A partir de ahí el desmadre avanza a toda máquina, arrojando dardos en todas direcciones y sin dejar nada impoluto en una muestra de vandalismo descarado similar a la de las pintadas en la puerta de un baño público.
Ese vandalismo está presente también en la forma en que el realizador de Cry-Baby visualiza el relato rompiendo ese estilo sencillo y costumbrista con repentinos toques de escatología pura y dura, no tan literal como sus inicios (la mítica escena de Divine comiéndose un excremento) pero igual de corrosiva, llenando el metraje de insertos de películas clásicas con imágenes provo-cadoras para mostrar la caída en la adicción sexual o de rótulos ofensivos para describir el estado de ánimo de los personajes. La misma irreverencia que le lleva a realizar un paralelismo entre los líderes de los adictos sexuales y el nuevo testamento buscando no la salvación del hombre, sino el acto sexual inédito que les lleve al orgasmo definitivo y a plantear el clímax del film, con los sexoadictos tomando las calles, de una manera que recuerda a La Invasión de los Ultracuerpos o a alguna de las epopeyas zombi de George A. Romero mas que a una comedia.
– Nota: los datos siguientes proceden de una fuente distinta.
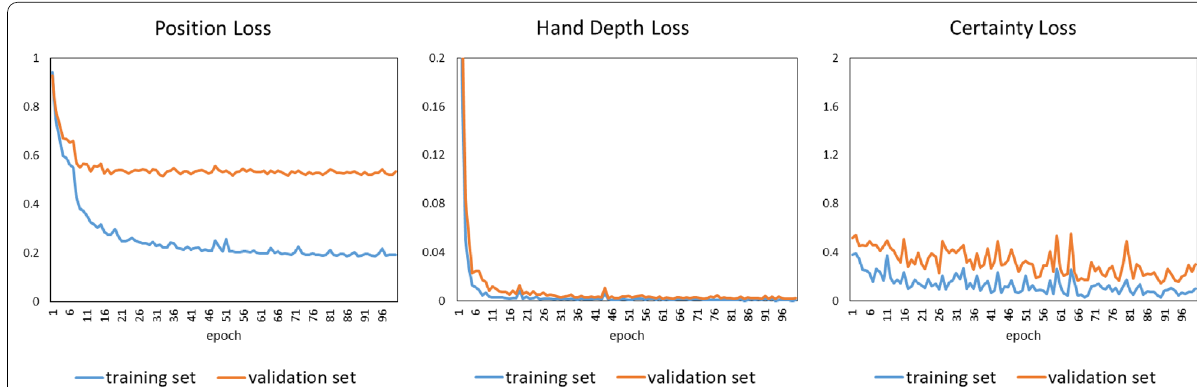
Fig. 8 Loss of the grasping position, the hand shape, and the certainty in each epoch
Mención aparte merecen los personajes, encarnados en toda su estrafalaria plenitud, por intérpretes tan solventes como Tracey Ullman en el papel de Sylvia, quien tras el consiguiente golpe en la cabeza pasa de convertirse en un ama de casa responsable a un putón verbenero en un tiempo récord. Selma Blair como su hija Caprice, alias Ursula Mamas, bailarina de pechos exageradamente hiperdesarrollados que haría las delicias del ya fallecido Russ Meyer, Johnny Knoxville, alma del infame “Jackass”, como Ray-Ray, mecánico con vocación de mesias sexual o Chris Isaak como el marido calzonazos. Eso solo por citar a los principales de un reparto que incluye a un bedel al que le excita lamer la suciedad o el policía al que le pone disfrazarse de recién nacido, sin olvidar el descacharrante cameo sorpresa de David Hasselhoff.
Trufada de escenas para el recuerdo, como aquella que envuelve a Sylvia bailando y a una botella, o la paródica reunión del grupo de autoayuda para adictos al sexo basada en el método de los doce pasos, “Los Sexoadictos” resulta una estimulante gamberrada en forma de crítica social pasada por el tamiz de un exquisito sentido del mal gusto que vuelve a demostrar que Waters sigue siendo un cineasta irrepetible en su estilo -Todd Solondz seria quizás el único capaz de comparársele- al que seguir con interés. Y que dure.